#### Work to complete:
Set down every entry again word for word, please, but skip the pictures.

#### Data to use:
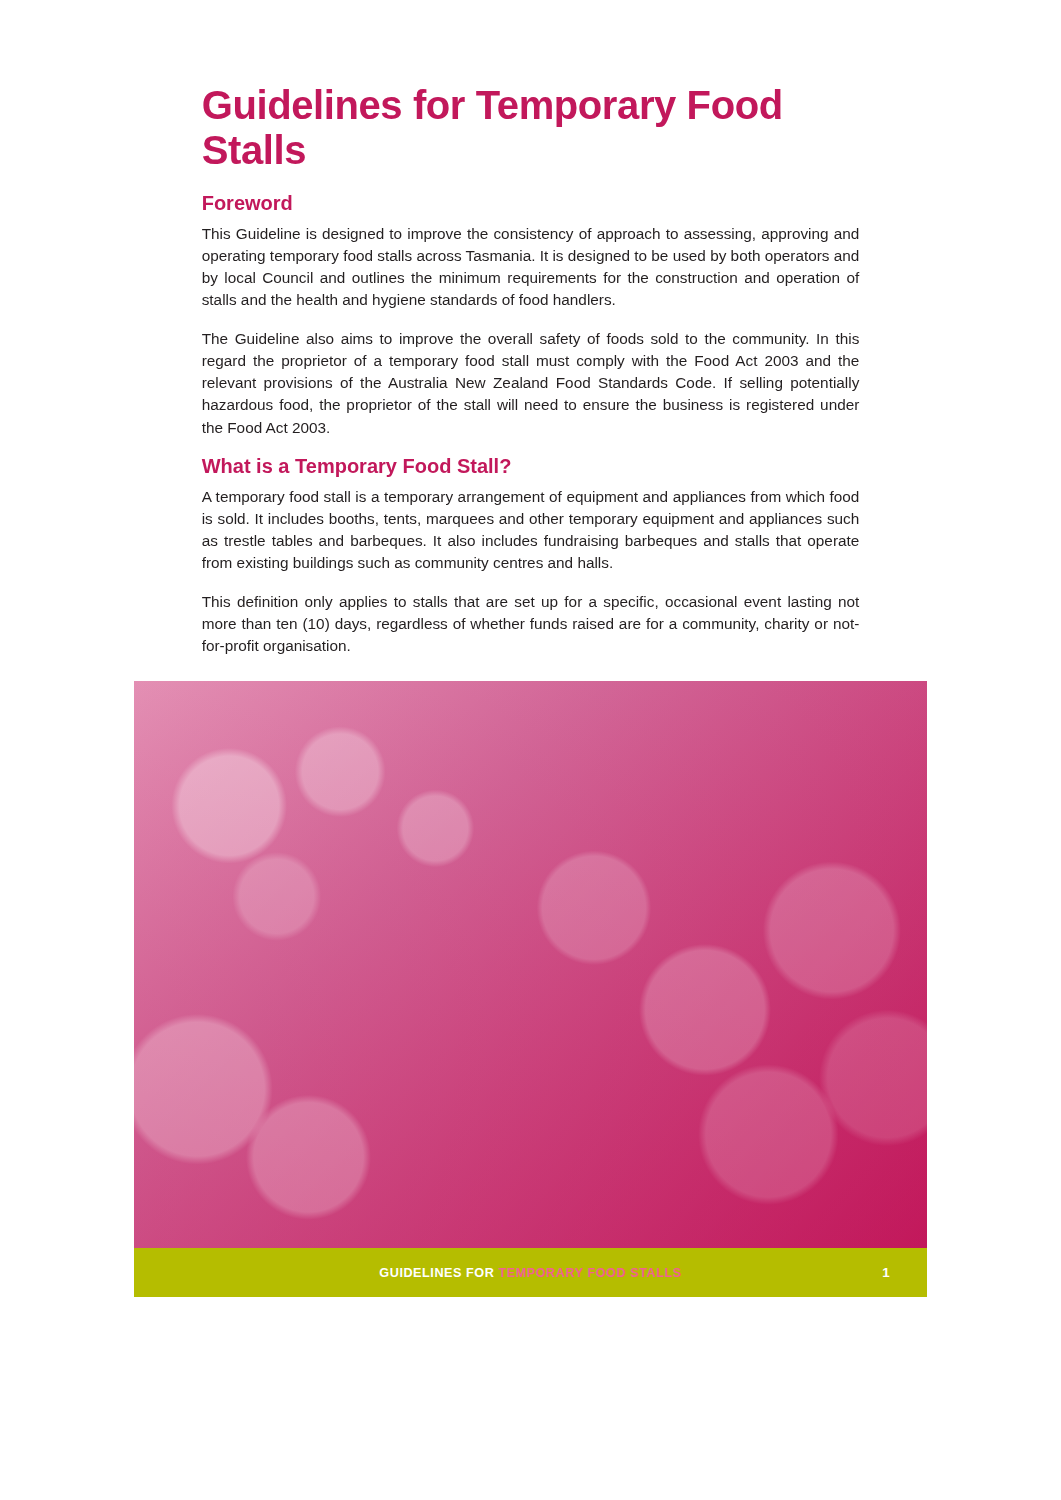Guidelines for Temporary Food Stalls
Foreword
This Guideline is designed to improve the consistency of approach to assessing, approving and operating temporary food stalls across Tasmania. It is designed to be used by both operators and by local Council and outlines the minimum requirements for the construction and operation of stalls and the health and hygiene standards of food handlers.
The Guideline also aims to improve the overall safety of foods sold to the community. In this regard the proprietor of a temporary food stall must comply with the Food Act 2003 and the relevant provisions of the Australia New Zealand Food Standards Code. If selling potentially hazardous food, the proprietor of the stall will need to ensure the business is registered under the Food Act 2003.
What is a Temporary Food Stall?
A temporary food stall is a temporary arrangement of equipment and appliances from which food is sold. It includes booths, tents, marquees and other temporary equipment and appliances such as trestle tables and barbeques. It also includes fundraising barbeques and stalls that operate from existing buildings such as community centres and halls.
This definition only applies to stalls that are set up for a specific, occasional event lasting not more than ten (10) days, regardless of whether funds raised are for a community, charity or not-for-profit organisation.
GUIDELINES FOR TEMPORARY FOOD STALLS 1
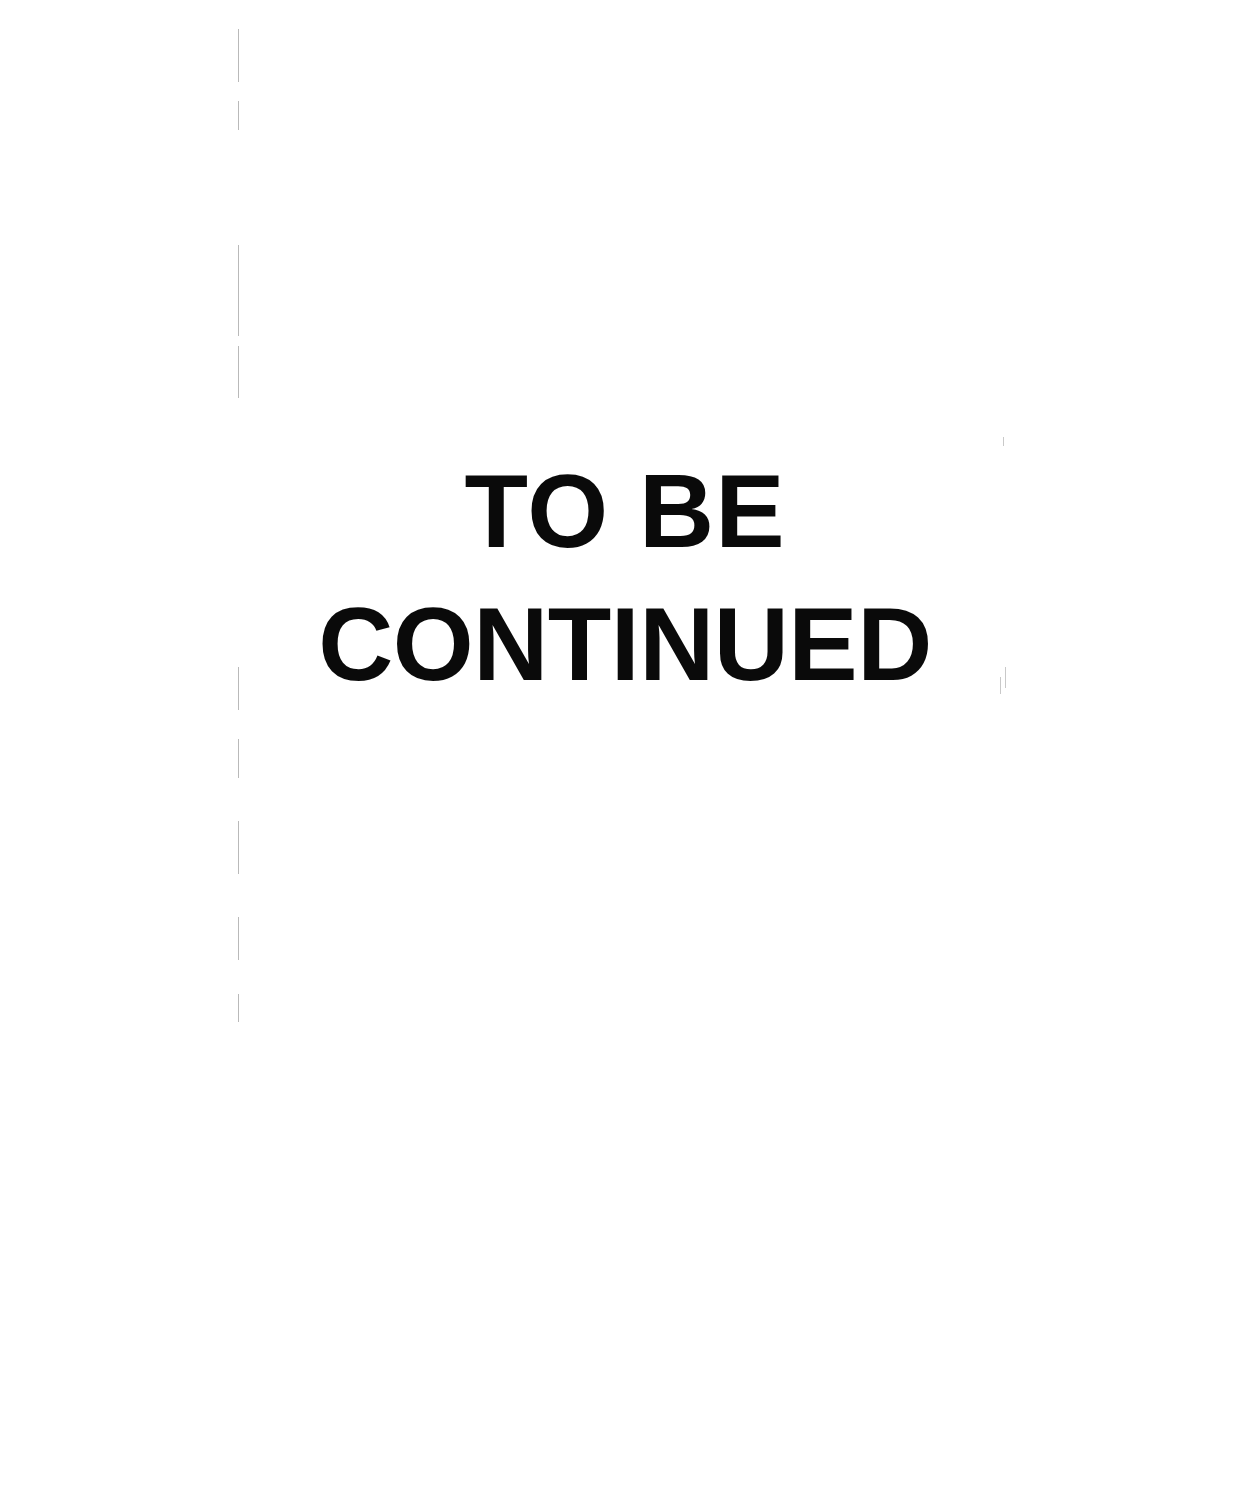TO BE
CONTINUED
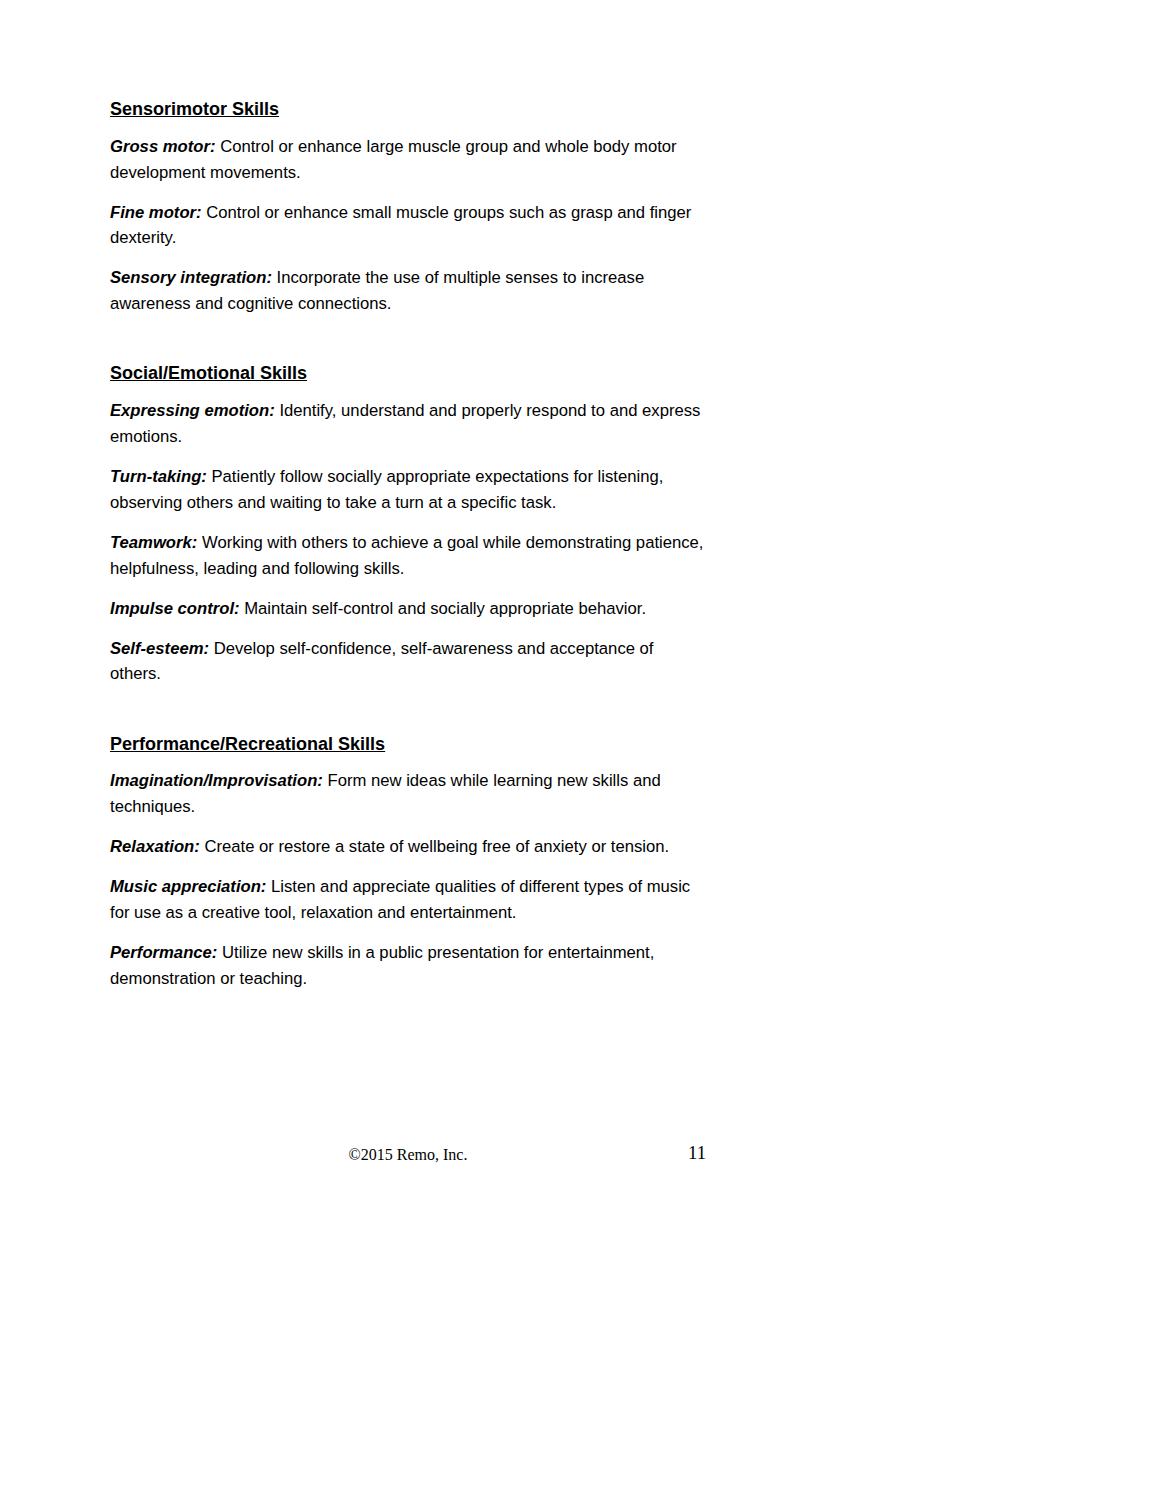Sensorimotor Skills
Gross motor: Control or enhance large muscle group and whole body motor development movements.
Fine motor: Control or enhance small muscle groups such as grasp and finger dexterity.
Sensory integration: Incorporate the use of multiple senses to increase awareness and cognitive connections.
Social/Emotional Skills
Expressing emotion: Identify, understand and properly respond to and express emotions.
Turn-taking: Patiently follow socially appropriate expectations for listening, observing others and waiting to take a turn at a specific task.
Teamwork: Working with others to achieve a goal while demonstrating patience, helpfulness, leading and following skills.
Impulse control: Maintain self-control and socially appropriate behavior.
Self-esteem: Develop self-confidence, self-awareness and acceptance of others.
Performance/Recreational Skills
Imagination/Improvisation: Form new ideas while learning new skills and techniques.
Relaxation: Create or restore a state of wellbeing free of anxiety or tension.
Music appreciation: Listen and appreciate qualities of different types of music for use as a creative tool, relaxation and entertainment.
Performance: Utilize new skills in a public presentation for entertainment, demonstration or teaching.
©2015 Remo, Inc. 11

#### Task result:
Guidelines for Temporary Food Stalls
Foreword
This Guideline is designed to improve the consistency of approach to assessing, approving and operating temporary food stalls across Tasmania. It is designed to be used by both operators and by local Council and outlines the minimum requirements for the construction and operation of stalls and the health and hygiene standards of food handlers.
The Guideline also aims to improve the overall safety of foods sold to the community. In this regard the proprietor of a temporary food stall must comply with the Food Act 2003 and the relevant provisions of the Australia New Zealand Food Standards Code. If selling potentially hazardous food, the proprietor of the stall will need to ensure the business is registered under the Food Act 2003.
What is a Temporary Food Stall?
A temporary food stall is a temporary arrangement of equipment and appliances from which food is sold. It includes booths, tents, marquees and other temporary equipment and appliances such as trestle tables and barbeques. It also includes fundraising barbeques and stalls that operate from existing buildings such as community centres and halls.
This definition only applies to stalls that are set up for a specific, occasional event lasting not more than ten (10) days, regardless of whether funds raised are for a community, charity or not-for-profit organisation.
GUIDELINES FOR TEMPORARY FOOD STALLS 1
TO BE
CONTINUED
Sensorimotor Skills
Gross motor: Control or enhance large muscle group and whole body motor development movements.
Fine motor: Control or enhance small muscle groups such as grasp and finger dexterity.
Sensory integration: Incorporate the use of multiple senses to increase awareness and cognitive connections.
Social/Emotional Skills
Expressing emotion: Identify, understand and properly respond to and express emotions.
Turn-taking: Patiently follow socially appropriate expectations for listening, observing others and waiting to take a turn at a specific task.
Teamwork: Working with others to achieve a goal while demonstrating patience, helpfulness, leading and following skills.
Impulse control: Maintain self-control and socially appropriate behavior.
Self-esteem: Develop self-confidence, self-awareness and acceptance of others.
Performance/Recreational Skills
Imagination/Improvisation: Form new ideas while learning new skills and techniques.
Relaxation: Create or restore a state of wellbeing free of anxiety or tension.
Music appreciation: Listen and appreciate qualities of different types of music for use as a creative tool, relaxation and entertainment.
Performance: Utilize new skills in a public presentation for entertainment, demonstration or teaching.
©2015 Remo, Inc. 11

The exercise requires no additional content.